Patricia Smith & Rafeef Ziadah
Friday, April 12, 2019 @ 8:00 pm - 9:30 pm| €13 – €15
Continuing our ‘Literature of witness’ theme, Cúirt is proud to present two highly energetic, provocative and compelling voices on the international contemporary spoken word stage.
Patricia Smith is a poet, teacher, and performance artist.
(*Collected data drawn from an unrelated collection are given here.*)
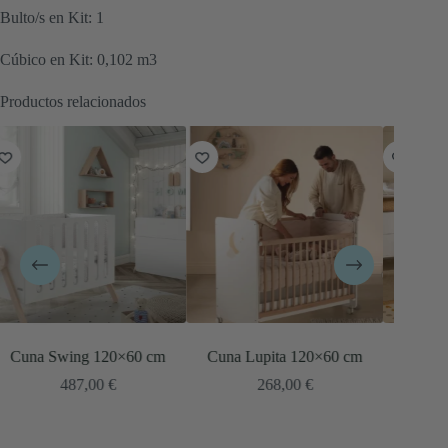
Bulto/s en Kit: 1
Cúbico en Kit: 0,102 m3
Productos relacionados
Cuna Lupita 120×60 cm
Cuna Trevi 120×60 cm
Cuna N
268,00
€
349,00
€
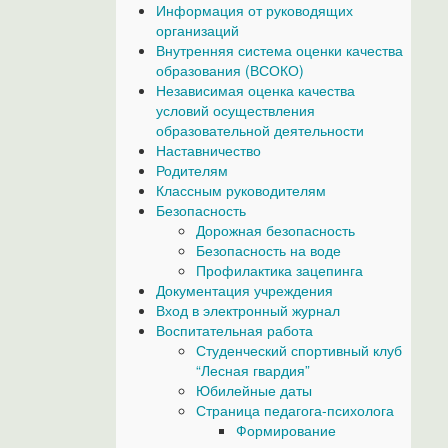
Информация от руководящих
организаций
Внутренняя система оценки качества
образования (ВСОКО)
Независимая оценка качества
условий осуществления
образовательной деятельности
Наставничество
Родителям
Классным руководителям
Безопасность
Дорожная безопасность
Безопасность на воде
Профилактика зацепинга
Документация учреждения
Вход в электронный журнал
Воспитательная работа
Студенческий спортивный клуб
“Лесная гвардия”
Юбилейные даты
Страница педагога-психолога
Формирование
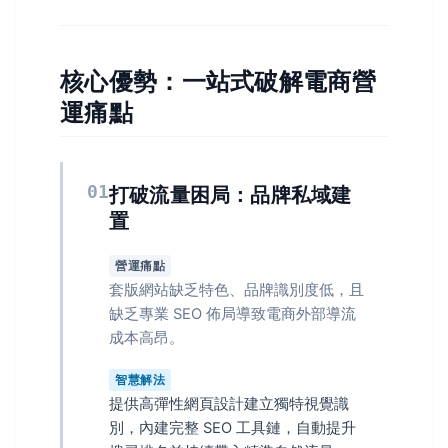
核心優勢：一站式破解電商營
運痛點
01
打破流量困局：品牌私域建
置
營運痛點
套版網站缺乏特色、品牌識別度低，且
缺乏專業 SEO 佈局導致電商外部導流
成本高昂。
智慧解法
提供高彈性網頁設計建立獨特視覺識
別，內建完整 SEO 工具鏈，自動提升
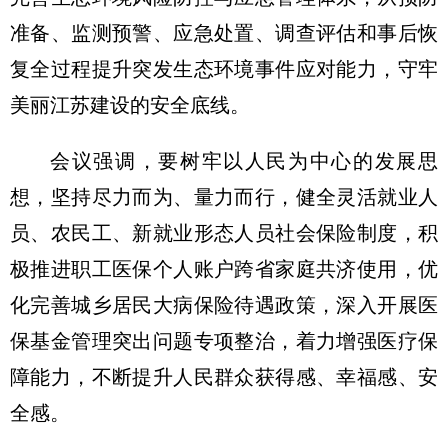
准备、监测预警、应急处置、调查评估和事后恢
复全过程提升突发生态环境事件应对能力，守牢
美丽江苏建设的安全底线。
会议强调，要树牢以人民为中心的发展思
想，坚持尽力而为、量力而行，健全灵活就业人
员、农民工、新就业形态人员社会保险制度，积
极推进职工医保个人账户跨省家庭共济使用，优
化完善城乡居民大病保险待遇政策，深入开展医
保基金管理突出问题专项整治，着力增强医疗保
障能力，不断提升人民群众获得感、幸福感、安
全感。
She is the author of Incendiary Art, winner of the 2018 Kingsley Tufts Poetry Award and the 2017 Los Angeles Times Book Award in poetry; Shoulda Been Jimi Savannah, winner of the 2013 Lenore Marshall Poetry Prize from the Academy of American Poets, given for the most outstanding book of poetry published in the United States each year; Blood Dazzler which was a finalist for the 2008 National Book Award; Teahouse of the Almighty, a 2005 National Poetry Series selection; Close to Death; Big Towns; Big Talk which won the Carl Sandburg Literary Award; and Life According to Motown.
Smith is a four-time individual champion of the National Poetry Slam, a two-time winner of the Pushcart Prize and her work has appeared in Best American Poetry, Best American Essays, and Best American Mystery Stories. Smith is a professor of creative writing at the City University of New York/College of Staten Island.
Rafeef Ziadah is a Palestinian spoken word artist and human rights activist based in London, UK. Her performance of poems like “We Teach Life, Sir” and “Shades of Anger” went viral within days of their release. Her live readings offer a moving blend of poetry and music. Since releasing her first album, Hadeel, she has headlined prestigious performance venues across several countries with powerful readings on war, exile, gender and racism.
“Her work is always timely, powerful, necessary, and at turns heartbreaking.” Natasha Trethewey.
“The words that she says with such beauty and grace hit you right in the heart. They are more powerful than any weapon.” – Angela Davis, scholar and civil rights activist.
This event will be chaired by renowned journalist and broadcaster Olivia O’Leary and recorded live for RTE Radio One’s The Poetry Programme.